No programs were available to the audience at the performance I attended, so I will try to recall as many details as I can, but forgive me if I don't know the names of the musical numbers. The songs are pretty standard musical theatre fare, with a few standouts. Things get off to a shaky start with a run-of-the-mill opening solo for Fran in which he introduces the scrappy South Philly neighborhood where the action takes place. The first act closer, sweetly sung by Dan Micciche as Francis, has musical and emotional depth, but leaves the audience on a quiet, bittersweet note when most everything that came before is comic.
The real highlight of the entire piece, musically and otherwise, is the opening of the second act, a Mozart-inspired septet which allows each character to express themselves as they watch Bunny clinging to a telephone pole in a half-hearted suicide attempt. It's a great idea—probably the best in terms of musicalizing this story—to have these distinctly unclassy folks emote in the style of Così fan Tutte and The Marriage of Figaro; it plays on the operatic emotions of these larger-than-life personalities and serves as a double salute to Francis's fondness for opera and his family's Italian heritage. I found myself wishing that anything else in the show would come close to matching the interesting layers of music, humor, and pathos in this number.
The cast is terrific and they do their best to make the piece seem exciting.

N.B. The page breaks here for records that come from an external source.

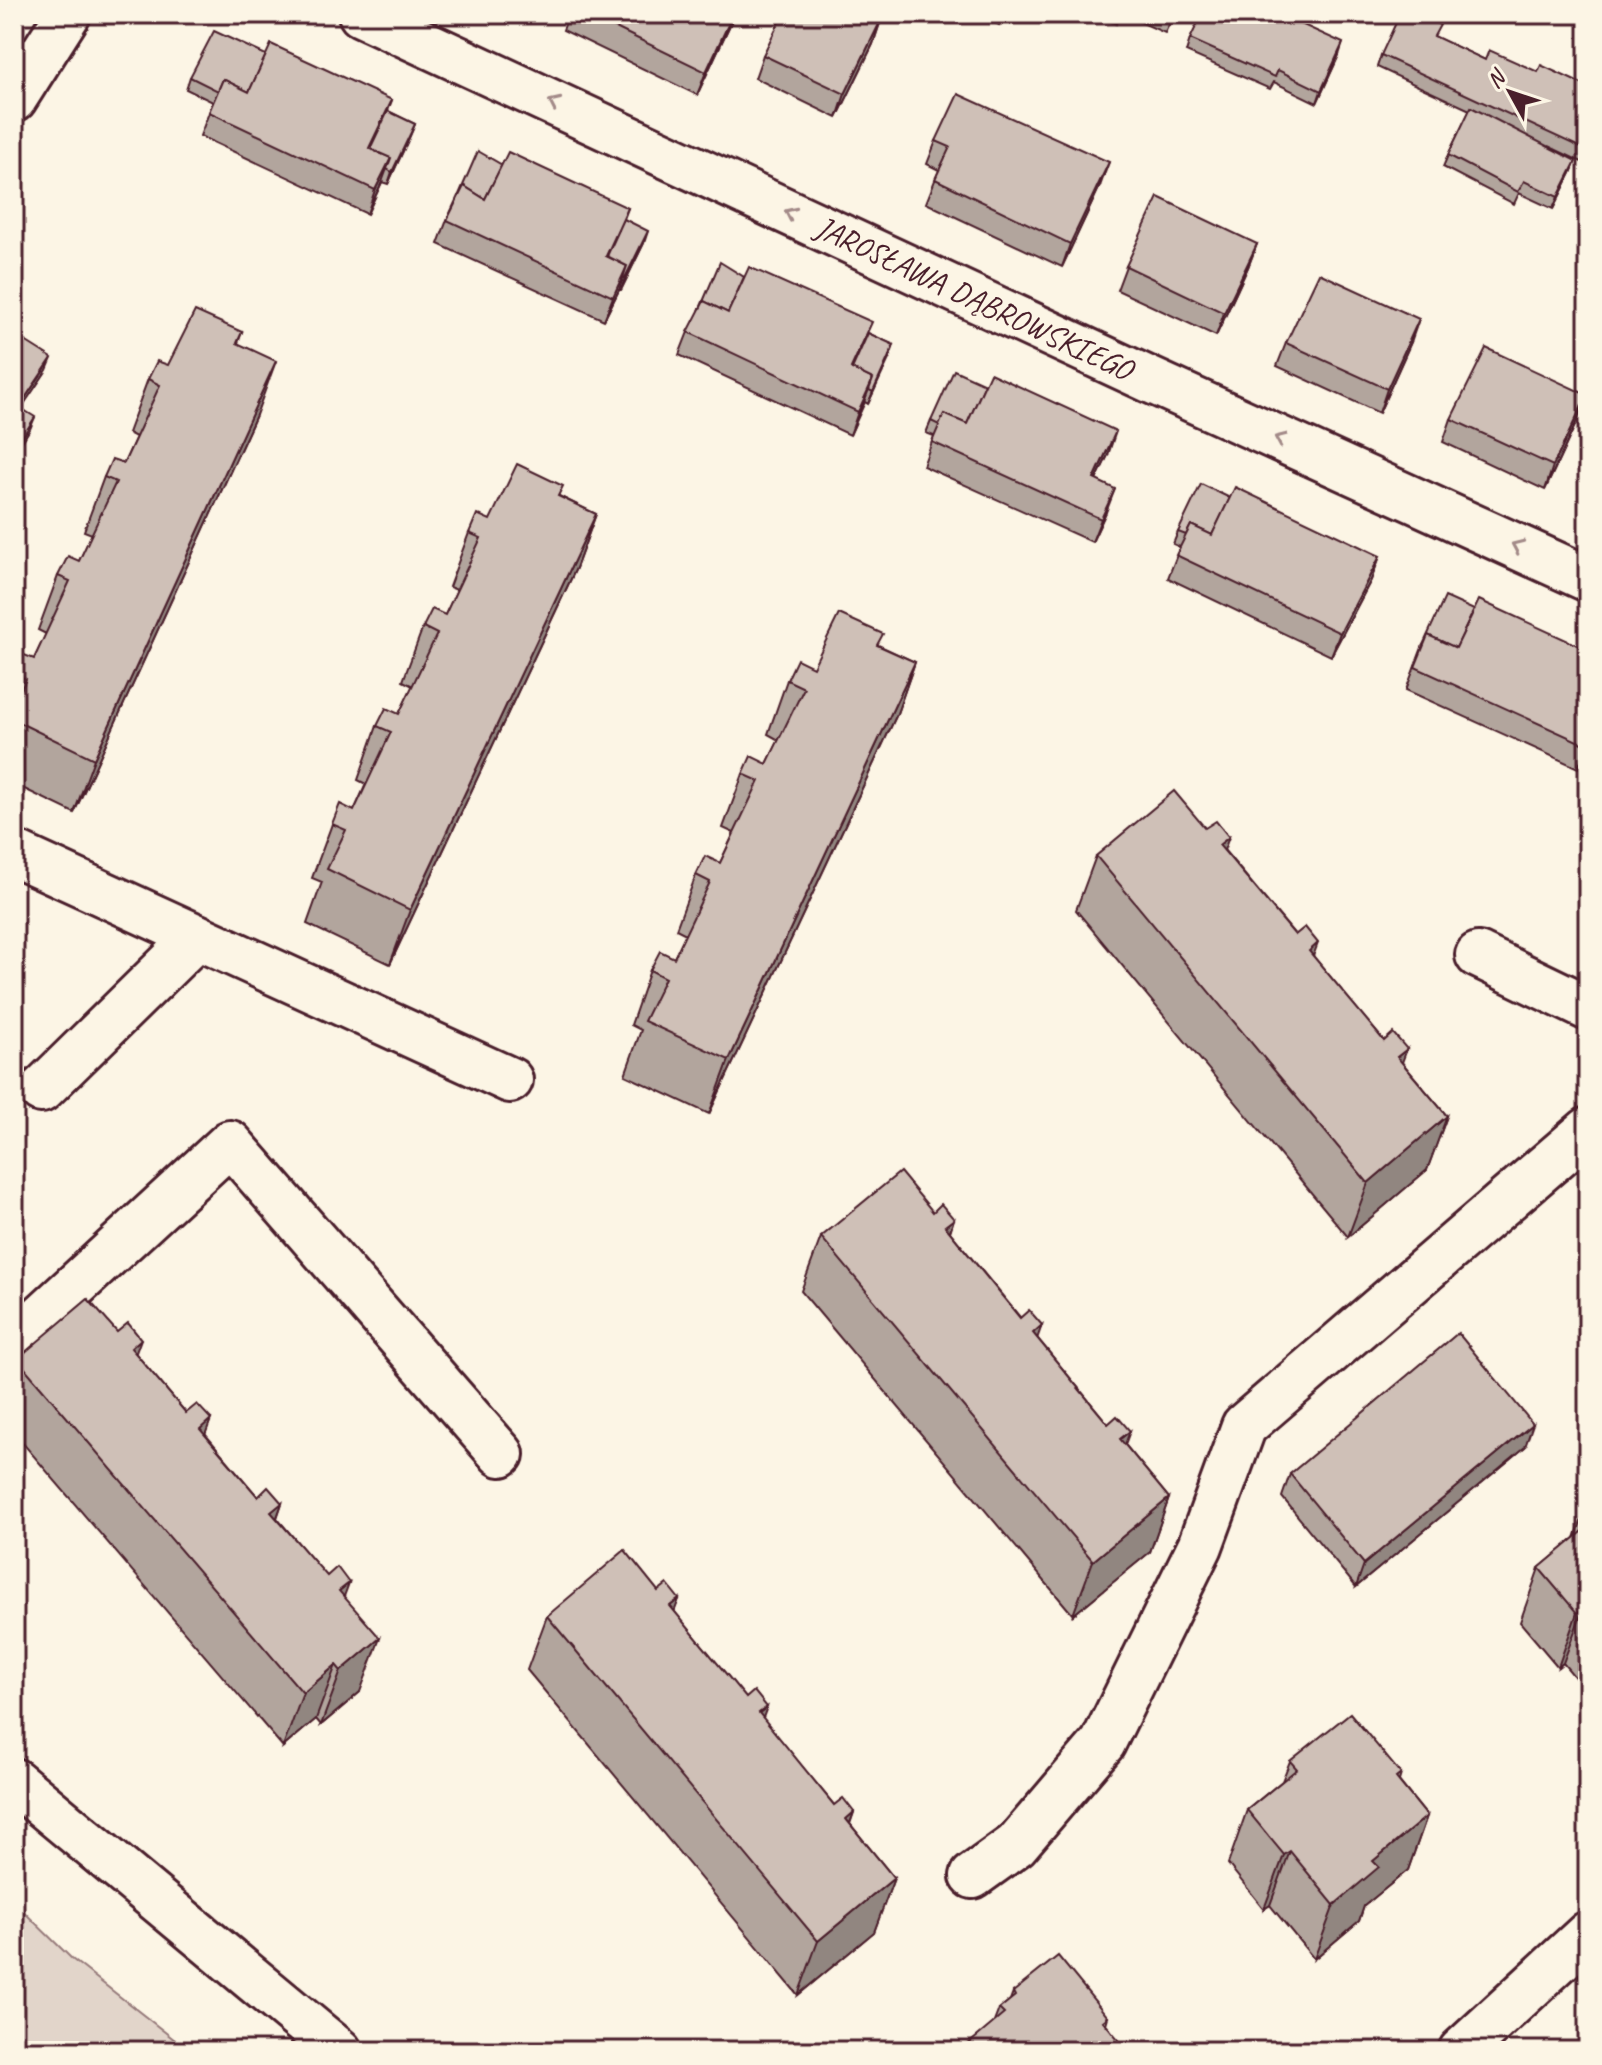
<svg xmlns="http://www.w3.org/2000/svg" width="1602" height="2065" viewBox="0 0 1602 2065" font-family="Caveat,sans-serif">
<style>
.green{fill:#e2d5ca;stroke:#967a7a;stroke-width:2}
.lines{fill:none;stroke-linecap:round;stroke-linejoin:round}
.minor-casing{stroke:#4a1f2b;stroke-width:50}
.major-casing{stroke:#4a1f2b;stroke-width:50}
.minor{stroke:#fcf5e5;stroke-width:44}
.major{stroke:#fcf5e5;stroke-width:44}
.wall{fill:#b2a59d;stroke:#4a1f2b;stroke-width:2}
.shaded-wall{fill:#918680;stroke:#4a1f2b;stroke-width:2}
.building{fill:#cfc0b7;stroke:#4a1f2b;stroke-width:2}
.oneway{stroke:#a38a88}
.labels{text-anchor:middle;dominant-baseline:central;stroke-width:8;stroke-linejoin:round;paint-order:stroke}
.street-label{font-size:32px;fill:#4a1f2b;stroke:#fcf5e5}
</style>
<rect width="100%" height="100%" fill="#fcf5e5"/>
<filter id="ink" filterUnits="userSpaceOnUse"><feTurbulence type="fractalNoise" baseFrequency=".0125" numOctaves="2"/><feDisplacementMap in="SourceGraphic" scale="16" xChannelSelector="R" yChannelSelector="G"/><feConvolveMatrix kernelMatrix="1 2 1 2 8 2 1 2 1" color-interpolation-filters="sRGB"/></filter>
<g filter="url(#ink)">
<!-- green -->
<path class="green" d="M14,1902l58,57 117,92h-175z"/>
<g class="lines">
<defs>
<g id="minor">
<path d="M361,14l789,366 438,199"/>
<path d="M14,99l54,-85"/>
<path d="M14,853l496,227"/>
<path d="M1478,955l110,53"/>
<path d="M41,1090l156,-153"/>
<path d="M14,1342l216,-199 271,311"/>
<path d="M14,1781l325,270"/>
<path d="M973,1876l43,-31 87,-102 97,-197 44,-120 344,-296"/>
</g>
<path id="major" d="M1461,2051l127,-117"/>
</defs>
<!-- minor casing -->
<use href="#minor" class="minor-casing"/>
<!-- major casing -->
<use href="#major" class="major-casing"/>
<!-- minor -->
<use href="#minor" class="minor"/>
<!-- major -->
<use href="#major" class="major"/>
</g>
<!-- wall -->
<g class="wall">
<path d="M569,14h166l-38,81 -134,-65z"/>
<path d="M976,14h28l-5,11z"/>
<path d="M1092,14h28l-4,10z"/>
<path d="M1122,14h52l-9,19z"/>
<path d="M881,20l-8,24 -36,74 -82,-40 8,-23z"/>
<path d="M1435,37l50,23 53,12 50,15v78l-40,-19 28,15 -5,12 -18,36 -34,-16 -5,11 -71,-37 5,-12 22,-45 -93,-43 4,-12z"/>
<path d="M1190,39l149,16 -22,48 -43,-21 -4,7 -84,-37z"/>
<path d="M266,55l126,45 -4,11 27,13 -27,60 -6,-2 -15,32 -167,-78 13,-34 -27,-13 4,-12z"/>
<path d="M936,141l164,45 -38,81 -136,-64 13,-33 -12,-6z"/>
<path d="M502,165l126,43 -4,11 20,24 -23,47h-2l-15,30 -166,-76 9,-24 11,-24z"/>
<path d="M1257,244l-9,23 -32,69 -99,-46 9,-24z"/>
<path d="M744,277l150,68 -26,59 -3,-2 -15,33 -171,-80 9,-23z"/>
<path d="M242,332l-4,11 18,72 -182,398 -60,-29v-111l20,-14 12,-25 -8,-4 20,-54 21,-15 13,-27 -8,-3 20,-54 20,-14 12,-26 -8,-4 20,-54 20,-14z"/>
<path d="M1411,342l-32,71 -102,-47 9,-23z"/>
<path d="M1451,419h127l-33,71 -102,-48z"/>
<path d="M931,421l177,34 -12,25 10,32 -14,30 -169,-76 11,-30 -8,-3z"/>
<path d="M559,496l37,18 -20,54 -186,396 -83,-40 15,-42 -10,-4 20,-54 22,-13 12,-27 -8,-4 19,-54 22,-12 14,-28 -10,-5 20,-54 22,-12 12,-25 -8,-3 20,-54 21,-13z"/>
<path d="M1230,498l150,58 -9,24 -40,76 -163,-78 12,-31 -7,-3 5,-12z"/>
<path d="M1474,610l114,40v45l-5,11 5,40 -10,22 -172,-78 17,-45z"/>
<path d="M878,645l37,17 -19,54 -187,398 -84,-39 16,-45 -10,-5 19,-55 24,-12 12,-24 -10,-5 20,-54 24,-12 14,-30 -11,-5 20,-54 24,-10 12,-24 -11,-6 19,-54 26,-13z"/>
<path d="M1224,850l223,266 -20,54 -79,67 -272,-327 20,-54z"/>
<path d="M933,1212l21,7 -4,13 219,266 -19,54 -77,63 -272,-324 20,-54z"/>
<path d="M135,1353l51,60 25,6 -6,15 53,63 24,6 -5,15 67,79 16,95 -39,33 -5,-6 -33,28 -269,-314v-67l3,-7z"/>
<path d="M1525,1447l-169,140 -74,-90 8,-23z"/>
<path d="M1588,1514v179l-25,-30 -5,4 -38,-45 19,-54 36,-30 7,-19z"/>
<path d="M658,1591l21,8 -5,12 160,194 20,7 -4,12 44,54 -20,54 -76,63 -271,-325 20,-54z"/>
<path d="M1290,1761l111,13 -2,7 28,35 -19,54 -44,36 -5,15 -45,38 -44,-54 -6,4 -36,-45 19,-54 35,-29z"/>
<path d="M1013,1992l95,25 -2,7 -112,-2 5,-13 11,-9z"/>
</g>
<!-- shaded-wall -->
<g class="shaded-wall">
<path d="M733,14h2l-38,81 9,-23z"/>
<path d="M881,20l-8,24 -36,74 8,-24z"/>
<path d="M1343,43l-4,12 -22,48 4,-12z"/>
<path d="M415,124l-5,12 -22,48 4,-12z"/>
<path d="M391,158l-9,24 -15,32 8,-24z"/>
<path d="M1576,161l-5,12 -18,36 5,-12z"/>
<path d="M1109,162l-9,24 -38,81 8,-23z"/>
<path d="M648,231l-4,12 -23,47 4,-12z"/>
<path d="M1257,244l-9,23 -32,69 8,-23z"/>
<path d="M627,266l-8,24 -15,30 9,-23z"/>
<path d="M1419,319l-8,23 -32,71 8,-24z"/>
<path d="M894,345l-4,12 -22,47 5,-12z"/>
<path d="M52,358l-5,12 -33,49 5,-12z"/>
<path d="M276,361l-20,54 -182,398 20,-54z"/>
<path d="M873,379l-9,23 -14,33 8,-23z"/>
<path d="M1587,395l-9,24 -33,71 8,-24z"/>
<path d="M35,417l-5,12 -16,26v-5z"/>
<path d="M1116,431l-8,24 -23,48 9,-24z"/>
<path d="M1115,489l-9,23 -14,30 9,-23z"/>
<path d="M596,514l-20,54 -186,396 20,-54z"/>
<path d="M1380,556l-9,24 -40,76 9,-23z"/>
<path d="M915,662l-19,54 -187,398 20,-54z"/>
<path d="M1588,690v5l-16,33 9,-23z"/>
<path d="M1588,741v5l-10,22z"/>
<path d="M1229,837l-20,54 10,-46z"/>
<path d="M1318,943l-20,54 11,-46z"/>
<path d="M1407,1049l-20,54 10,-46z"/>
<path d="M1447,1116l-20,54 -79,67 20,-54z"/>
<path d="M954,1219l-19,55 10,-48z"/>
<path d="M1042,1325l-19,54 10,-46z"/>
<path d="M141,1339l-20,54 10,-45z"/>
<path d="M211,1419l-20,54 9,-44z"/>
<path d="M1533,1424l-8,23 -169,140 8,-23z"/>
<path d="M1130,1431l-20,54 10,-46z"/>
<path d="M1169,1498l-19,54 -77,63 20,-54z"/>
<path d="M282,1503l-19,54 8,-45z"/>
<path d="M349,1583l-20,54 10,-46z"/>
<path d="M679,1599l-20,54 11,-47z"/>
<path d="M1583,1609l-20,54 -5,4 19,-54z"/>
<path d="M380,1638l-20,54 -39,33 20,-54z"/>
<path d="M336,1665l-20,54 -33,28 20,-54z"/>
<path d="M767,1707l-20,54 12,-48z"/>
<path d="M854,1812l-20,54 12,-47z"/>
<path d="M1427,1816l-19,54 -44,36 -5,15 -45,38 20,-54 39,-44z"/>
<path d="M1290,1851l-20,54 -6,4 20,-54z"/>
<path d="M894,1878l-20,54 -76,63 20,-54z"/>
</g>
<!-- building -->
<g class="building">
<path d="M587,14h146l-27,58z"/>
<path d="M783,14h85l13,6 -36,74 -82,-39z"/>
<path d="M1154,14h19l-3,7z"/>
<path d="M1202,14h77l64,29 -22,48 -43,-21 -3,7 -85,-38z"/>
<path d="M1400,14h17l23,11 -6,11 51,24 4,-10 49,22 3,-7 47,22v64l-207,-96z"/>
<path d="M214,31l52,24 -17,37 -26,-13 -5,12 -28,-14z"/>
<path d="M271,44l121,56 -23,48 22,10 -16,32 -166,-78 14,-33 26,13z"/>
<path d="M958,94l151,68 -39,82 -135,-65 15,-32 -14,-6z"/>
<path d="M1471,107l105,54 -18,36 -34,-16 -6,11 -70,-37z"/>
<path d="M388,111l27,13 -23,48 -5,-3 4,-11 -21,-9z"/>
<path d="M478,151l24,14 -17,34 -21,-13 -6,11z"/>
<path d="M508,152l120,56 -22,48 21,10 -14,31 -166,-77 17,-34 21,13z"/>
<path d="M1158,197l99,47 -33,69 -98,-47z"/>
<path d="M624,219l24,12 -23,47h-2l4,-12 -20,-10z"/>
<path d="M720,262l24,15 -16,36 -24,-12 -5,10z"/>
<path d="M749,267l123,55 -21,46 22,11 -15,33 -170,-80 16,-31 24,12z"/>
<path d="M1319,273l100,46 -32,70 -101,-46z"/>
<path d="M195,311l47,21 -5,11 39,18 -182,398 -80,-39v-15l12,-26 -12,-6 8,-19 12,5 36,-78 -12,-5 10,-20 11,5 37,-79 -12,-5 8,-18 12,4 36,-78 -12,-6 9,-18 11,4z"/>
<path d="M868,333l26,12 -21,47 -4,-2 4,-11 -21,-10z"/>
<path d="M14,334l38,24 -33,49 16,10 -21,33z"/>
<path d="M1486,348l101,47 -34,71 -102,-47z"/>
<path d="M954,370l31,14 -18,40 -23,-10 -5,11 -8,-4z"/>
<path d="M990,373l126,58 -22,48 21,10 -14,30 -169,-77 12,-28 23,10z"/>
<path d="M517,464l46,22 -5,10 38,18 -186,396 -83,-41 19,-39 -14,-6 8,-20 14,7 37,-79 -14,-6 9,-18 13,6 38,-80 -14,-7 9,-18 13,6 36,-77 -12,-5 8,-19 13,6z"/>
<path d="M1201,484l29,14 -18,37 -21,-10 -5,10 -8,-3z"/>
<path d="M1235,487l145,69 -40,77 -164,-78 15,-30 21,10z"/>
<path d="M1445,597l29,13 -18,38 -28,-13 -4,10h-1z"/>
<path d="M1479,600l109,50v40l-7,15 7,3v33l-2,4 -171,-78 13,-32 28,13z"/>
<path d="M839,614l44,20 -6,11 38,17 -186,398 -85,-39 21,-43 -15,-8 10,-19 14,7 36,-76 -14,-7 9,-19 15,7 39,-82 -16,-7 8,-18 16,8 37,-76 -17,-8 10,-21 16,8z"/>
<path d="M1174,791l31,37 11,-7 13,16 -10,8 76,90 10,-8 13,16 -9,8 75,90 9,-8 14,16 -10,8 50,59 -79,67 -272,-327z"/>
<path d="M900,1172l33,40 8,-8 13,15 -9,7 75,92 9,-8 13,15 -9,8 75,91 9,-8 13,15 -10,8 49,59 -76,63 -272,-324z"/>
<path d="M88,1299l29,33 11,-9 13,16 -10,9 55,65 11,-9 14,15 -11,10 58,68 10,-10 14,16 -11,9 56,64 10,-9 12,16 -10,8 41,47 -39,33 -5,-6 -33,28 -286,-334z"/>
<path d="M1458,1333l75,91 -169,140 -74,-90z"/>
<path d="M1588,1514v12l-6,-7z"/>
<path d="M1588,1527v88l-5,-6 -6,4 -38,-45z"/>
<path d="M625,1550l33,41 9,-7 12,15 -9,7 76,92 8,-7 13,16 -8,6 75,92 9,-7 11,14 -8,7 48,59 -76,63 -271,-325z"/>
<path d="M1350,1713l51,61 -5,4 31,38 -54,45 6,6 -45,38 -44,-54 -6,4 -37,-45 50,-41 -7,-8z"/>
<path d="M1058,1956l50,61 -5,4 25,30h-168l44,-37 -5,-5 16,-13 -2,-4z"/>
</g>
<!-- one-way arrows -->
<defs><path id="oneway-chevron" d="M-2-3.5L2.5 0L-2 3.5" fill="none" stroke-width="1.6" stroke-linecap="round" stroke-linejoin="round" transform="scale(2)"/></defs>
<g class="oneway">
<use href="#oneway-chevron" transform="translate(554 103) rotate(-155)"/>
<use href="#oneway-chevron" transform="translate(790 213) rotate(-155)"/>
<use href="#oneway-chevron" transform="translate(1280 439) rotate(-156)"/>
<use href="#oneway-chevron" transform="translate(1517 546) rotate(-156)"/>
</g>
</g>
<g class="labels">
<!-- street labels -->
<g class="street-label">
<text transform="translate(974 298) rotate(25)">JAROSŁAWA DĄBROWSKIEGO</text>
</g>
</g>
<!-- margin -->
<rect width="1602" height="2065" fill="none" stroke="#fcf5e5" stroke-width="48"/>
<rect x="24" y="24" width="1554" height="2017" fill="none" stroke="#4a1f2b" stroke-width="3" filter="url(#ink)"/>
<!-- north arrow -->
<g transform="translate(1510 92) rotate(310)" stroke="#fcf5e5" stroke-width="6" paint-order="stroke">
<path d="M0-6L14 30L0 20L-14 30Z" fill="#4a1f2b"/>
<text y="-12" font-size="22" font-weight="bold" text-anchor="middle" fill="#4a1f2b">N</text>
</g>
</svg>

Joel Blum is perfectly cast as Fran, the working-class father who has a tough time relating to his more refined son, Francis, who is played sympathetically by the wide-eyed Dan Micciche. Bethe Austin doesn't seem entirely comfortable in the role of Lucille, Fran's middle-aged girlfriend who tries too hard to keep everyone hungry. An extended comic bit involving Lucille's eating habits falls painfully flat. Jonathan Kay is great as the dim-witted, public-transportation-obsessed Herschel, and Kirsten Bracken and Ryan Reid are fine as the WASP-y brother and sister Judith and Randy.
The star of the show, however, is Linda Hart as Bunny, reprising the role she played in the off-Broadway revival. Her performance is a testament to the power of showmanship to distract from less-than-powerful musical material and make anything "work." She nails the characterization, looks great in the gaudy get-ups, and puts her trademark raspy belt to memorable use. Her funky second-act number, in which she celebrates a win in court, gives Hart the opportunity to strut her stuff, and strut she does, with choreographer Rhonda Miller's help. It's the only other moment in the show that fires on all cylinders.
The production is stymied by a combination of limited technical rehearsals and an overambitious set design. Director Mark Robinson attempts some fluid transitions that don't work, and Dana Kenn's clumsy, too-literal scenic design doesn't help things. The lights by Philip Rosenberg seem unfinished.